Stockings, Heels, and Heros
My mother was definitely my hero. She was a tough little woman with strength and perseverance. As I went through the trying years of raising my children I would have days that I thought I just couldn’t do it. When I did have those days, I always thought back to my mother and her days of raising us.
Mom married the first time very young. She had two children with her first husband. Though she always said he was a very sweet man, he apparently had some problems. I don’t really know too much about the details but when the kids were two and four, he committed suicide. Being alone with two kids was difficult for her and at some point over the next couple of years she met and married my father. He was a brutal man. She had me, and then my baby brother and spent eight years in a physical and mental hell. She finally got the courage up to leave, now with four children. Over the next couple of years, she met and married my youngest sister's father. That marriage was short lived when he attempted to get violent with her one day. She pulled herself together with five children and once again found herself single. When she left this third marriage my youngest sister was a tiny baby. This is where my story begins.
Mom found a house on the outskirts of downtown Atlanta. It was a small two-bedroom house with a bricked in porch that had been closed in to make another room. She made that the third bedroom. The house was in terrible shape, but mom always said “you can make any house a home”, and that she did. She cleaned and scrubbed and painted and made us all cozy.
She got herself a job in downtown Atlanta and prepared herself to go to work. Now, mom didn’t drive, so the trip back and forth to work would have to be made on the city bus. I was about 10 years old at this time.
Mom was a beautiful woman. She was five foot tall with a perfect 36-24-36 figure even after giving birth five times. (We measured her one time! HA!) She had gone to beautician school and would spend hours sometimes doing her own hair. It had to be perfect as did the rest of her. I can remember her standing in the bathroom for hours (it seemed, since we only had one) teasing that hair. If you had to get in there while this was going on, she would come out with her hair standing straight up from the teasing, make funny faces at you, and fuss until you gave up the bathroom again.
In the mornings she would get herself up and then one by one get us all up to go to school. Everyone got ready for their perspective journeys. Mom of course, would tease the hair, put on a dress and stockings and heels and be ready to head out. In those days, women always wore stockings.

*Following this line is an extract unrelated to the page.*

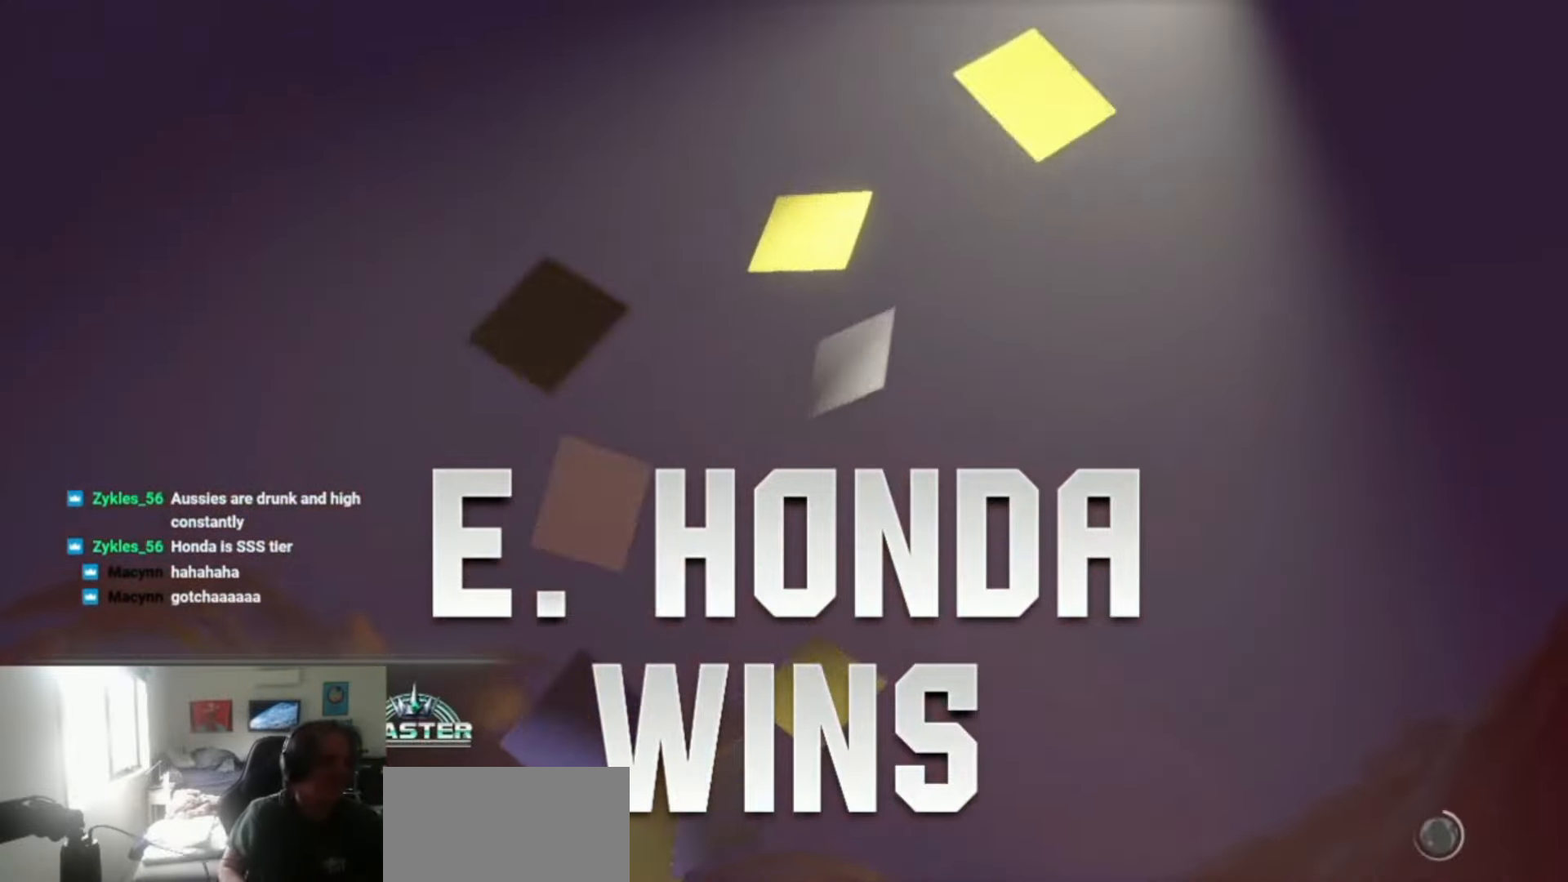
{"buttons": [], "left_stick": "center", "events": []}
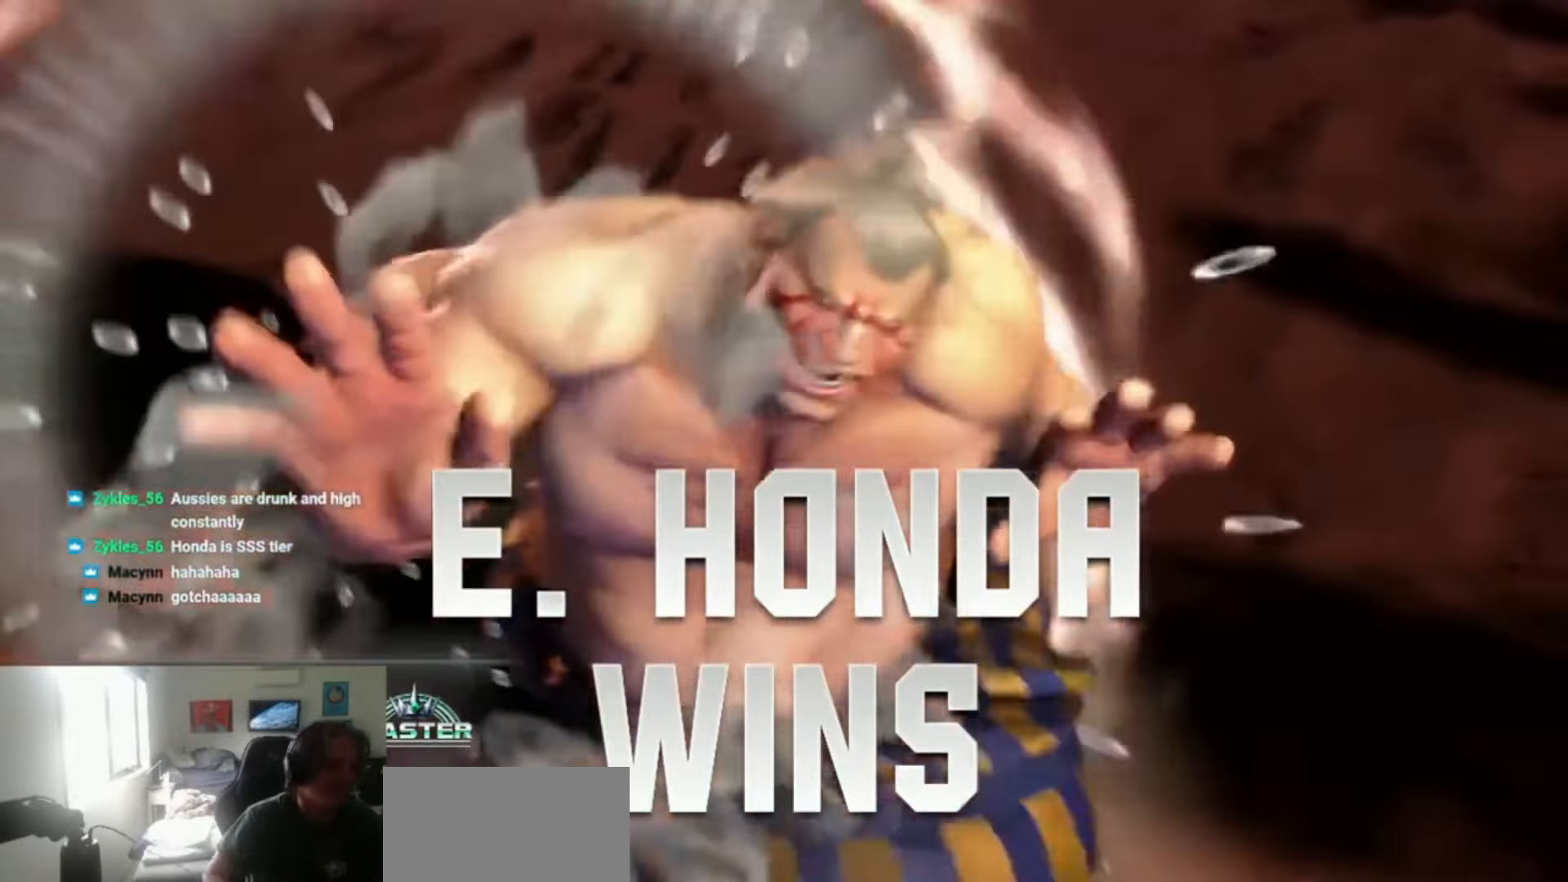
{"buttons": ["START", "SELECT"], "left_stick": "center", "events": [[501, "SELECT", "down"], [501, "START", "down"]]}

Mom, in her stockings and heels, would take the baby in a carrier, the diaper bag, and her purse, and head out walking. Our house was on a bit of a hill, so she walked down the driveway and up the street about four houses. At this point she needed to cross the schoolyard to get to the bus stop. The school set pretty high up on a hill and there was a set of concrete stairs to be climbed, about forty of them probably (No exaggeration). I can only imagine her standing at the foot of those stairs every morning looking up and wanting to cry. She didn’t though. She trudged up the stairs in her stockings and heels with the baby and the diaper bag and her purse in tow. Once at the top, she had to cross the dirt and gravel schoolyard in her stockings and heels, to get to the bus stop on the other side.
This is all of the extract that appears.